Un commissaire qui aime la bonne chère et la littérature. Des criminels pardonnés et humains. Voilà les héros d’Andrea Camilleri, auteur sicilien.
La Sicile des écrivains a quelque chose de solennel chez le duc de Lampedusa, d’abstrait chez Pirandello et de critique chez Sciascia. Mais avez-vous lu Andrea Camilleri ? Il écrit des policiers, souvent la forme de littérature qui permet le mieux de saisir une ambiance, un trait de caractère, la vie d’un peuple.
Le héros sicilien de Camilleri est un commissaire, nommé Montalbano, aux prises pas vraiment avec la Mafia, non, ces messieurs sont loin, mais à quelques extensions locales dans la petite ville de Vigatà. Il aime manger, le commissaire. Au fil des pages, vous finirez par tout savoir sur les plats servis entre Palerme et Catane. Il aime la littérature, il lit beaucoup et d’abord son quasi-homonyme Montalban, le Catalan et aussi parfois le traité de sémiologie générale d’Umberto Eco qui a son utilité pour résoudre certaines affaires. Son copain Gégé, un ancien camarade d’école est un homme d’honneur : il est souteneur, mais il n’a jamais dénoncé personne.
Dialectes et richesses régionales
Il parle le dialecte sicilien avec ses subordonnés qui d’ailleurs comprennent mal l’Italien. Voilà un grand défi d’adaptation : comment rendre en français les passages en dialecte ? A coup de mots déformés et de phrases légèrement de guingois, le traducteur Serge Quadruppani arrive à nous faire goûter la saveur locale. On l’a compris, le commissaire Montalbano n’a rien d’un détective à l’américaine. C’est plutôt une sorte de Maigret local.
Et l’on sent tout le plaisir de Camilleri à parler de son île natale, comme ce magasin de Palerme, toujours ouvert, sans une seule marchandise à l’intérieur, mais où l’on peut tout acheter et venir chercher l’objet commandé sans faute au jour prévu. Le délai est parfois un peu long ; ce n’est pas toujours facile d’organiser un vol ou de faire la tournée des receleurs. Mais le commerçant est honnête. La preuve : il a toujours payé sans faute son loyer et son électricité.
Entre gouaille et érudition
Les aventures du commissaire Montalbano sont ainsi bourrées de petites anecdotes et pourtant ses livres tirent souvent vers une ambiance fantastique. Parfois, on n’est plus très loin du Nom de la Rose.

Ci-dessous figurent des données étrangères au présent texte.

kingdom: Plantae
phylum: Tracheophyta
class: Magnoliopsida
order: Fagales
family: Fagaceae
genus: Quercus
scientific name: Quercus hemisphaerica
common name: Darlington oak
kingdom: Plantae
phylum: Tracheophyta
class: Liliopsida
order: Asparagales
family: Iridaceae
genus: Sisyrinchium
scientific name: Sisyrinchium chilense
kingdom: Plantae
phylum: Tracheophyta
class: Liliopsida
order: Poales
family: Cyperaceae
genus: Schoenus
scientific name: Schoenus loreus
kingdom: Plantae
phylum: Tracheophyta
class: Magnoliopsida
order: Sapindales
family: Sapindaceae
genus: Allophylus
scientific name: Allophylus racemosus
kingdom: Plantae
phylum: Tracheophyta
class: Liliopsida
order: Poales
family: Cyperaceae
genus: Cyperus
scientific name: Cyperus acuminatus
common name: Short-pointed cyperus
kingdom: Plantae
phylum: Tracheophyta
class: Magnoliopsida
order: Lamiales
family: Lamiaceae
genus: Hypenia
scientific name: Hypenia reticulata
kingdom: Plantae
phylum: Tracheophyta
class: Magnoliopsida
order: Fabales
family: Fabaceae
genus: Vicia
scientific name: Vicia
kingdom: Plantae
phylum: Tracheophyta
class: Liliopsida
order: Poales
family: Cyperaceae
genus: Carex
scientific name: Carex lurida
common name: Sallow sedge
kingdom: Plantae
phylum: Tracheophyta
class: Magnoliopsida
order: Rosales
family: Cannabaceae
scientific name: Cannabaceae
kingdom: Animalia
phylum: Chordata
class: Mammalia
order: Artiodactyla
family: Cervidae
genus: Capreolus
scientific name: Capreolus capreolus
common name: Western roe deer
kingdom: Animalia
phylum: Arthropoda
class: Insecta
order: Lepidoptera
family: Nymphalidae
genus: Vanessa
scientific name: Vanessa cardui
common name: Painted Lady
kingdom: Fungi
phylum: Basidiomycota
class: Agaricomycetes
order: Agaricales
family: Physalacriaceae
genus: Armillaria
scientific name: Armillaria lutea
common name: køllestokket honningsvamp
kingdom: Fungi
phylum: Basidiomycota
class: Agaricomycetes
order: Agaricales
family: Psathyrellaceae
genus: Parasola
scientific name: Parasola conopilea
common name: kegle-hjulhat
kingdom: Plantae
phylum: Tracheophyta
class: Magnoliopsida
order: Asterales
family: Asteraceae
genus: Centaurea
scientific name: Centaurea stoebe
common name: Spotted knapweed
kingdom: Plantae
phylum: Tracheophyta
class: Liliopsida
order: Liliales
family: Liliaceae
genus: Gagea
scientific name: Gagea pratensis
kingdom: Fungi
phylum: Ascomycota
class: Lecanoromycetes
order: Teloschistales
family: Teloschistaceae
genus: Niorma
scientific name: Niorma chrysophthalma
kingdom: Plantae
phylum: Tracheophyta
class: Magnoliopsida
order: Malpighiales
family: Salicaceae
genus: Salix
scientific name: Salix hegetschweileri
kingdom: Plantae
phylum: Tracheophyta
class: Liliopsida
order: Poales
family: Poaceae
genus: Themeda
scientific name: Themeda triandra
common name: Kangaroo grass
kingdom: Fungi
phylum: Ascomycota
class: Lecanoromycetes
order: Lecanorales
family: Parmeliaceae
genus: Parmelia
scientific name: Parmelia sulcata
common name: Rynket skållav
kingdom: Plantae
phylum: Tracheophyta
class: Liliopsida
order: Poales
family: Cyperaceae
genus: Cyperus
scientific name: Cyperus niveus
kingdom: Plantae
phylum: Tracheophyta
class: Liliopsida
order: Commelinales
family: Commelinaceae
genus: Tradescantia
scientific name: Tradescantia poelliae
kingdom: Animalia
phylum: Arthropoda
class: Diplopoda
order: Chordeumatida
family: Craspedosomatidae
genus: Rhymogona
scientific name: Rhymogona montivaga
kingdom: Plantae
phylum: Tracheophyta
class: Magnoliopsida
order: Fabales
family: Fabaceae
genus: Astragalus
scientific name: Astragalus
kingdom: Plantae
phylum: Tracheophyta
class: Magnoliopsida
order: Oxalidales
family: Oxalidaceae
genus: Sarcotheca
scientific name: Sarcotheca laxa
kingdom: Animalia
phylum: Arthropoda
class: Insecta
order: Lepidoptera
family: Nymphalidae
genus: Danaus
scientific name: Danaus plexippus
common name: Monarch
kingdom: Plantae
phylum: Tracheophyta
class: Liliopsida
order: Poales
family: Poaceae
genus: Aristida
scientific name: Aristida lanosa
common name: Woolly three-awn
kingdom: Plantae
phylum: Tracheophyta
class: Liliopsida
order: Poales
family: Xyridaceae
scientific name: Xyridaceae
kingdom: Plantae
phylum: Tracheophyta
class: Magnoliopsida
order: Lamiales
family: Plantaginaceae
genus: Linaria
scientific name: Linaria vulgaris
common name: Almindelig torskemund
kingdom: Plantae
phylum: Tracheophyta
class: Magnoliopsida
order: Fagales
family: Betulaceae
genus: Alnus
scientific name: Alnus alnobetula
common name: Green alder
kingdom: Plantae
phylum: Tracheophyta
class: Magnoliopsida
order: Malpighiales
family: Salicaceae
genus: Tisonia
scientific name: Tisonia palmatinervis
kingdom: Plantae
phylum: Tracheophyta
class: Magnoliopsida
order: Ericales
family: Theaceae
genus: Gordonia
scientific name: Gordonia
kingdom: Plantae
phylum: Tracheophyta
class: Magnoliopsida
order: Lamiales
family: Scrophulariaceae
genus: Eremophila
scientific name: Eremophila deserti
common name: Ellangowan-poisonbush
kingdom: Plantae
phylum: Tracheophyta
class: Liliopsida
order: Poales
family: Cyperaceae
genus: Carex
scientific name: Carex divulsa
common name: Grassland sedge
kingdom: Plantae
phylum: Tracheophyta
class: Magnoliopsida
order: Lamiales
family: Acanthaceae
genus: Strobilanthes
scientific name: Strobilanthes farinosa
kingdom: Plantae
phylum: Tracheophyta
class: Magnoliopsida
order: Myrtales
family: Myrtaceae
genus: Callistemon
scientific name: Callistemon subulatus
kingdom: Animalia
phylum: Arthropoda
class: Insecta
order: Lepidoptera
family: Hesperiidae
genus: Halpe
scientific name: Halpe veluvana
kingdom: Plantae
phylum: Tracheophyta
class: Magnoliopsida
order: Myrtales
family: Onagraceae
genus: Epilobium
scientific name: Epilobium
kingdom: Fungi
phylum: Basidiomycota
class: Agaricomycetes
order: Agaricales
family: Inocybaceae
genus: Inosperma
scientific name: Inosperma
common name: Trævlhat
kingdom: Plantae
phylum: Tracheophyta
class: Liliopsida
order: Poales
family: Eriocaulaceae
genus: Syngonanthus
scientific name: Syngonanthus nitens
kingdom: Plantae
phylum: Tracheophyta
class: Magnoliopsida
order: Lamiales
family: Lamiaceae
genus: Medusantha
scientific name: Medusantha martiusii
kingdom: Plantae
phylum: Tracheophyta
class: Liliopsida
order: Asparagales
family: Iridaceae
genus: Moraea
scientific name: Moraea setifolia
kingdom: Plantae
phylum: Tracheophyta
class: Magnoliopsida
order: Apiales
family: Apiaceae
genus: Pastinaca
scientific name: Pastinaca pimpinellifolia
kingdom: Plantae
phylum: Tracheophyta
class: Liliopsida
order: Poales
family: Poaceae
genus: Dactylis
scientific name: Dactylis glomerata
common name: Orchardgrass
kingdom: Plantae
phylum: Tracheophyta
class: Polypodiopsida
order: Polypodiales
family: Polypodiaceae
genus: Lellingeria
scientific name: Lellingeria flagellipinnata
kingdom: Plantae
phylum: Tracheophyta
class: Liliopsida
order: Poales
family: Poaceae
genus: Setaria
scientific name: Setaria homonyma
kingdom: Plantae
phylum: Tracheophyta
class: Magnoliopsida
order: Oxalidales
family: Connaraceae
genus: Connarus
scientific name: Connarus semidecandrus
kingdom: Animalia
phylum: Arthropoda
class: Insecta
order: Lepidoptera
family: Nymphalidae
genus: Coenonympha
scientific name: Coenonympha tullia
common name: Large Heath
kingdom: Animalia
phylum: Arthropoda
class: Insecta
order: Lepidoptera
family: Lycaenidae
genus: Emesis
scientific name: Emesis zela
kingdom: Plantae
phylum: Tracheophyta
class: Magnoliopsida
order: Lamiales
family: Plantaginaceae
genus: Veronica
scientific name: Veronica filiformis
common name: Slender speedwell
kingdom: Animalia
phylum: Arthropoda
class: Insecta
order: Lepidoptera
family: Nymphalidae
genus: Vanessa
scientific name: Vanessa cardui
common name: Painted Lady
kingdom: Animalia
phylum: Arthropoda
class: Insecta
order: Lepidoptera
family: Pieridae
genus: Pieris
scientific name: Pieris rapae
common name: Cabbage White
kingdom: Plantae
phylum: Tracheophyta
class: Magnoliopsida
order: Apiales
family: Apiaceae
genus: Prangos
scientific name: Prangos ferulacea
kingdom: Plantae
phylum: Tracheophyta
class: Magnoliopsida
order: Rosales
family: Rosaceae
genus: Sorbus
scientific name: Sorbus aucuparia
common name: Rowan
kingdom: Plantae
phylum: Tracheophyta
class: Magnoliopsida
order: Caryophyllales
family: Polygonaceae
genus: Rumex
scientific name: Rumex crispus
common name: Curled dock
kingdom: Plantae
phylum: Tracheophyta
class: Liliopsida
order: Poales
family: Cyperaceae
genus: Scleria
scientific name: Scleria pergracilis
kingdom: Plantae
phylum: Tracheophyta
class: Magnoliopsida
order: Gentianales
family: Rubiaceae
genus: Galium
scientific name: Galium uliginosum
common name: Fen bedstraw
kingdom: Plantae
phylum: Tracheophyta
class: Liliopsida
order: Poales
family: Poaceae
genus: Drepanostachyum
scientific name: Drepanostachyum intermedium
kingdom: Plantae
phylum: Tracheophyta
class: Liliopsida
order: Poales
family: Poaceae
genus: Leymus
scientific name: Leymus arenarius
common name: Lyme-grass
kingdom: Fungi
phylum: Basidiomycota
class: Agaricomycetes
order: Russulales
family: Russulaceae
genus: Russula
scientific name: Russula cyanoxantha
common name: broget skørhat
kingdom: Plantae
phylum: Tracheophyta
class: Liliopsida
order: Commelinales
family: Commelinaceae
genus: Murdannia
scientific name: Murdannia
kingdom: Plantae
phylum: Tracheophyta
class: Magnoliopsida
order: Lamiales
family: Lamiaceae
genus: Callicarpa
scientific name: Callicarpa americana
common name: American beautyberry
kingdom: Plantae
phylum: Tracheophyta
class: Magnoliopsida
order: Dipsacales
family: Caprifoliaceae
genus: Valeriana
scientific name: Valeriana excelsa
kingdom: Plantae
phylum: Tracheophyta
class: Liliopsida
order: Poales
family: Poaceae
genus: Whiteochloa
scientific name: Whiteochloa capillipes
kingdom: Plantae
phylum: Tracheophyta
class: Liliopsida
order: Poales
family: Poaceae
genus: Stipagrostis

Dans Chien de faïence, de mystérieux objets disposés près d’un couple de cadavres nous renvoient aux légendes des origines de la chrétienté. Ce curieux mélange d’enracinement sicilien, de gouaille locale et d’érudition de haut vol fait tout le charme des livres d’Andrea Camilleri. Sa vision des Siciliens est pleine de tendresse, même pour les criminels qui sont victimes d’une espèce de fatum, mais qui n’y peuvent pas grand-chose.
Et puis l’on a sa fierté. Un mafioso veut bien se rendre au commissaire, mais à condition d’organiser une fausse fusillade afin de faire croire qu’il s’est défendu jusqu’au bout.
Bref, il faut lire Andrea Camilleri, toutes affaires cessantes, un antidote contre le moralisme ambiant. Il faut dire que dans cette vieille Méditerranée très civilisée, on sait faire la part des choses depuis fort longtemps. jg
Les livres d’Andrea Camilleri, Chien de faïence dont il est question ici et La forme de l’eau ont été publiés au Fleuve noir et La concession du téléphone aux éditions Fayard.